工作項目 A:
根據 Linux capabilities 筆記回答：
(i) process 沒有 thread 時，TID 等於什麼？
(ii) capsh 的哪個選項能把十六進位字串解碼成 capability 清單？
(iii) cap_audit_write 自哪個 Linux 版本起提供？
工作項目 B: 請從最後一行之後接著寫這篇 Linux capabilities 筆記。

Capabilities

最後更新: 2023-09-07

Capabilities

目錄

 


Check Process Capabilities

 

# 當 process 沒有 thead 時, 那 TID=PID

/proc/PID/task/TID/status

ie.

cat /proc/$$/task/$$/status

Name:   bash
Umask:  0022
State:  S (sleeping)
Tgid:   1880
...
CapInh: 0000000000000000
CapPrm: 0000001fffffffff
CapEff: 0000001fffffffff
CapBnd: 0000001fffffffff
CapAmb: 0000000000000000
...
  • Inherited capabilities (CapInh)
  • Permitted capabilities (CapPrm)
    capabilities that can be introduced into effective when needed using syscalls
  • Effective capabilities (CapEff)
    capabilities that will be verified for each privilege action
  • Bounding set (CapBnd)
    capabilities superset, nothing more than this can be done
  • Ambient capabilities set (CapAmb)

capsh --decode=0000001fffffffff

0x0000001fffffffff=cap_chown,cap_dac_override,...

getpcaps $$

Capabilities for `1913': = cap_chown,cap_dac_override,...

 


capsh

 

  • --print                 display capability relevant state
  • --decode=xxx      decode a hex string to a list of caps
  • --supports=xxx    exit 1 if capability xxx unsupported
  • --drop=xxx          remove xxx,.. capabilities from bset
  • --caps=xxx          set caps as per cap_from_text()
  • --inh=xxx            set xxx,.. inheritiable set
  • --secbits=<n>     write a new value for securebits
  • --keep=<n>        set keep-capabability bit to <n>
  • --uid=<n>          set uid to <n> (hint: id <username>)
  • --gid=<n>          set gid to <n> (hint: id <username>)
  • --groups=g,...     set the supplemental groups
  • --user=<name>  set uid,gid and groups to that of user
  • --chroot=path     chroot(2) to this path
  • --killit=<n>        send signal(n) to child
  • --forkfor=<n>     fork and make child sleep for <n> sec

 


Proccess 的執行身份

 

Make arbitrary manipulations of process GIDs and supplementary GID list;

  • CAP_SETUID
  • CAP_SETGID

 


audit

 

cap_audit_control

enable and disable kernel auditing; 

change auditing filter rules;

retrieve auditing status and filtering rules.

cap_audit_write (since linux 2.6.11)

以下資料:
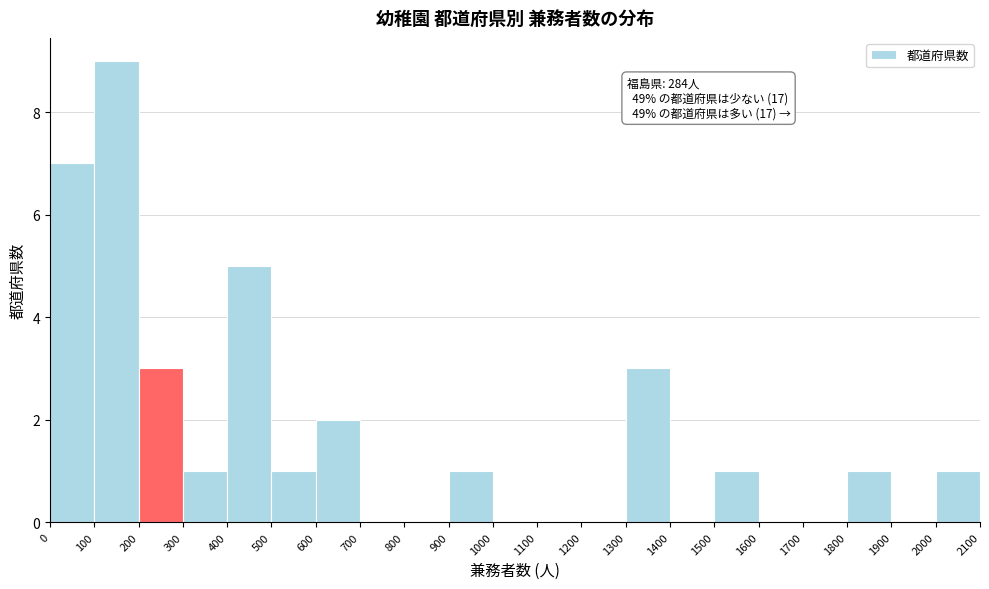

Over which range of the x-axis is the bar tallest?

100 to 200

作答區 A:
(i) PID
(ii) --decode=xxx
(iii) Linux 2.6.11

作答區 B:
write records to kernel auditing log

 


sys_resource

  • Increase resource limits (see setrlimit(2));
  • Override maximum number of consoles on console allocation;

cap_net_raw

 * use raw and packet sockets
 * bind to any address for transparent proxying

沒有它會影響 tcpdump 及 iptables

tcpdump -i eth0

tcpdump: eth0: You don't have permission to capture on that device

iptables -nL

iptables v1.4.12: can't initialize iptables table `filter': Permission denied (you must be root)
Perhaps iptables or your kernel needs to be upgraded.

cap_net_broadcast (unused)

make socket broadcasts, and listen to multicasts

cap_ipc_lock

lock memory (mlock(2), mlockall(2), mmap(2), shmctl(2)).

---

cap_sys_ptrace

trace arbitrary processes using ptrace(2);

---

cap_fsetid

    overrides the following restrictions, that the effective user id shall
    match the file owner id, when setting the s_isuid and s_isgid bits on
    that file; that the effective group id (or one of the supplementary
    group ids) shall match the file owner id when setting the s_isgid bit
    on that file; that the s_isuid and s_isgid bits are cleared on
    successful return from chown(2) (not implemented).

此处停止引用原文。